#### Record excerpts:
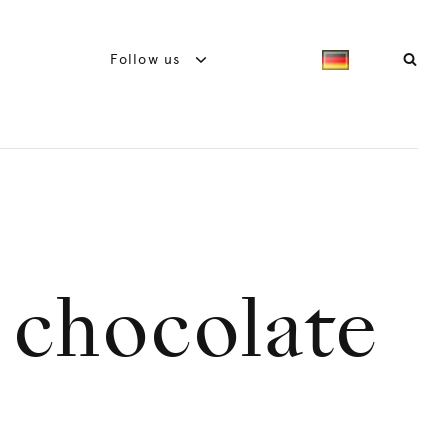
Follow us
 chocolate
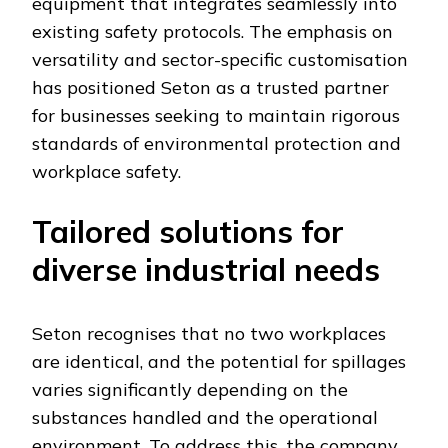
equipment that integrates seamlessly into
existing safety protocols. The emphasis on
versatility and sector-specific customisation
has positioned Seton as a trusted partner
for businesses seeking to maintain rigorous
standards of environmental protection and
workplace safety.
Tailored solutions for
diverse industrial needs
Seton recognises that no two workplaces
are identical, and the potential for spillages
varies significantly depending on the
substances handled and the operational
environment. To address this, the company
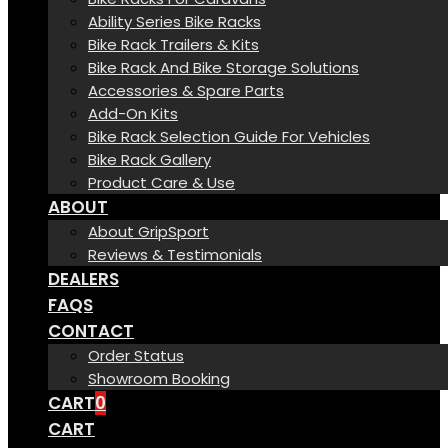
Ability Series Bike Racks
Bike Rack Trailers & Kits
Bike Rack And Bike Storage Solutions
Accessories & Spare Parts
Add-On Kits
Bike Rack Selection Guide For Vehicles
Bike Rack Gallery
Product Care & Use
ABOUT
About GripSport
Reviews & Testimonials
DEALERS
FAQS
CONTACT
Order Status
Showroom Booking
CART
0
CART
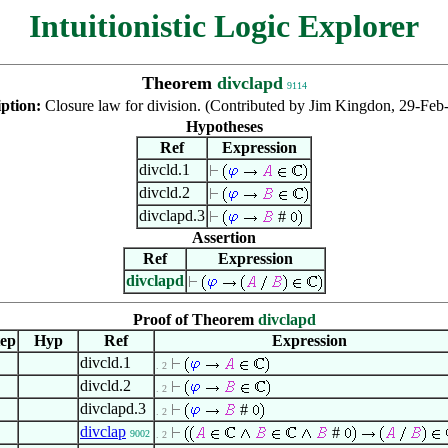
Intuitionistic Logic Explorer
Theorem
divclapd
9114
iption:
Closure law for division. (Contributed by Jim Kingdon, 29-Feb
Hypotheses
Ref
Expression
divcld.1
divcld.2
divclapd.3
#
Assertion
Ref
Expression
divclapd
Proof of Theorem
divclapd
tep
Hyp
Ref
Expression
divcld.1
. 2
divcld.2
. 2
divclapd.3
#
. 2
divclap
#
9002
. 2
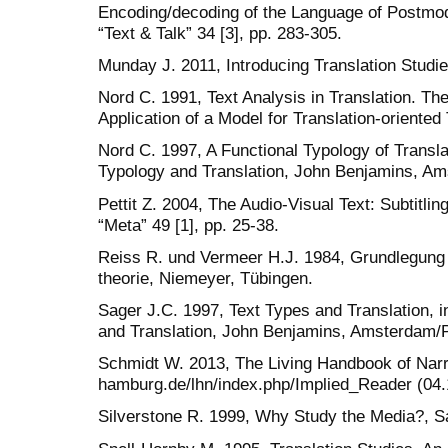
Encoding/decoding of the Language of Postmod
“Text & Talk” 34 [3], pp. 283-305.
Munday J. 2011, Introducing Translation Studi
Nord C. 1991, Text Analysis in Translation. Th
Application of a Model for Translation-oriente
Nord C. 1997, A Functional Typology of Translat
Typology and Translation, John Benjamins, Ams
Pettit Z. 2004, The Audio-Visual Text: Subtitli
“Meta” 49 [1], pp. 25-38.
Reiss R. und Vermeer H.J. 1984, Grundlegung 
theorie, Niemeyer, Tübingen.
Sager J.C. 1997, Text Types and Translation, i
and Translation, John Benjamins, Amsterdam/Ph
Schmidt W. 2013, The Living Handbook of Narrat
hamburg.de/lhn/index.php/Implied_Reader (04.
Silverstone R. 1999, Why Study the Media?, S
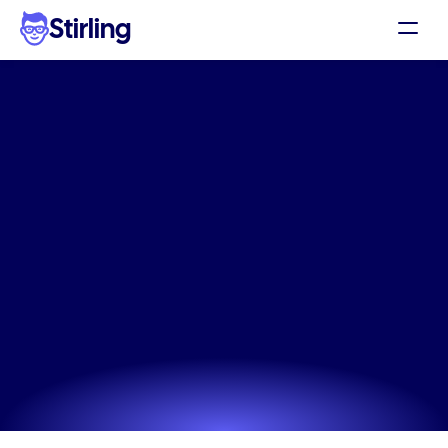
Stirling
Demo
Pricing
The
AI
quick
marketing
Support
graphics
that
works
in
Affiliates
seconds
Log in
Eliminate the hassle of missed social trends. 
Generate conversion-ready static images and 
Get my 3 free ads
perfectly written captions for your store instantly. 
Perfect for capturing trends fast.
Try now! It's free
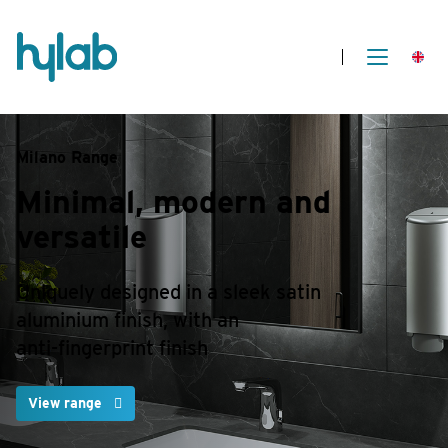
Milano Range
Minimal, modern
and
versatile
Uniquely designed in a sleek satin
aluminium finish, with an
anti-fingerprint finish
View range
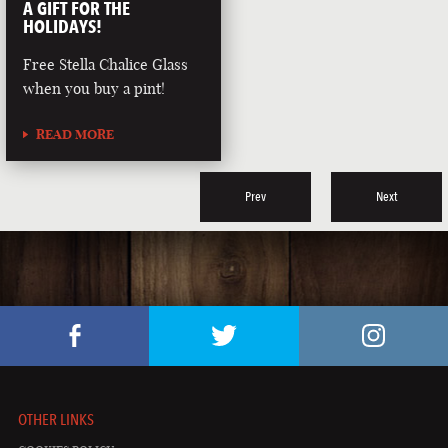
A GIFT FOR THE
HOLIDAYS!
Free Stella Chalice Glass
when you buy a pint!
READ MORE
Prev
Next
OTHER LINKS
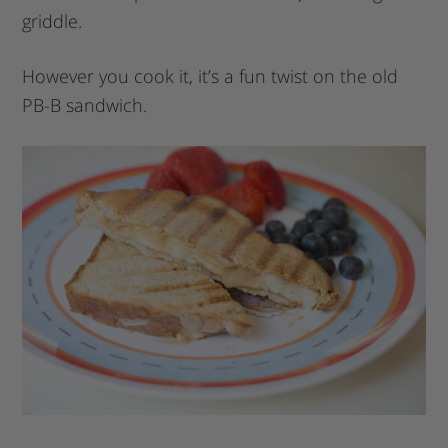
griddle.
However you cook it, it’s a fun twist on the old
PB-B sandwich.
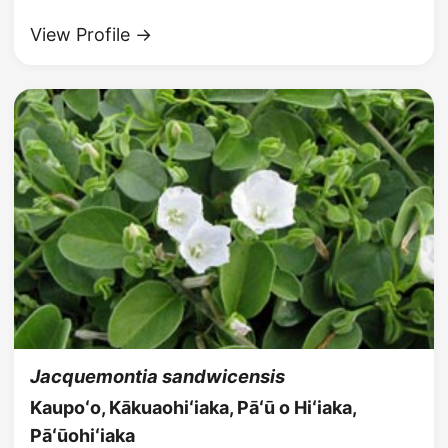
View Profile →
Jacquemontia sandwicensis
Kaupoʻo, Kākuaohiʻiaka, Pāʻū o Hiʻiaka,
Pāʻūohiʻiaka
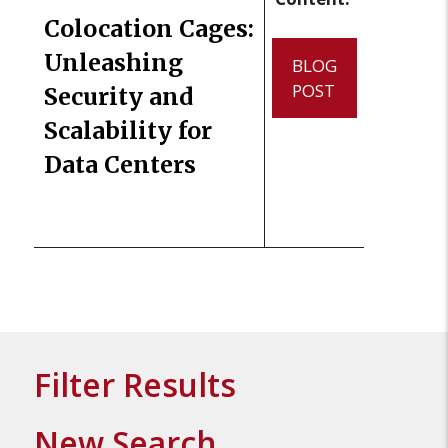
Colocation Cages:
Unleashing
BLOG
POST
Security and
Scalability for
Data Centers
Filter Results
New Search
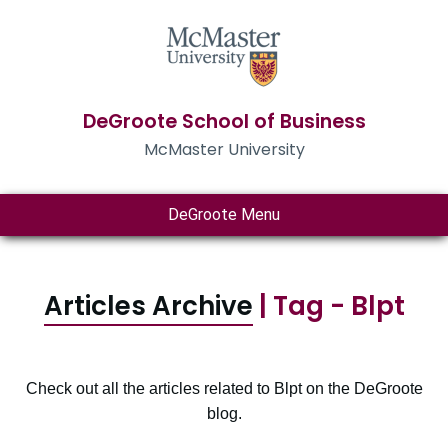
DeGroote School of Business
McMaster University
DeGroote Menu
Articles Archive
| Tag - Blpt
Check out all the articles related to Blpt on the DeGroote
blog.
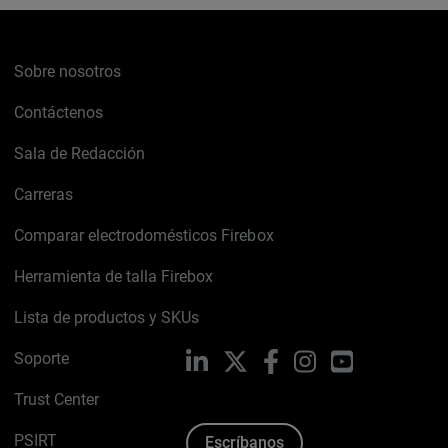
Sobre nosotros
Contáctenos
Sala de Redacción
Carreras
Comparar electrodomésticos Firebox
Herramienta de talla Firebox
Lista de productos y SKUs
Soporte
LinkedIn
X
Facebook
Instagram
YouTube
Trust Center
PSIRT
Escríbanos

#### Exercise goal:
Match on "Blpt" and report each line of the data above that has it.

#### Worked solution:
| Tag - Blpt
Check out all the articles related to Blpt on the DeGroote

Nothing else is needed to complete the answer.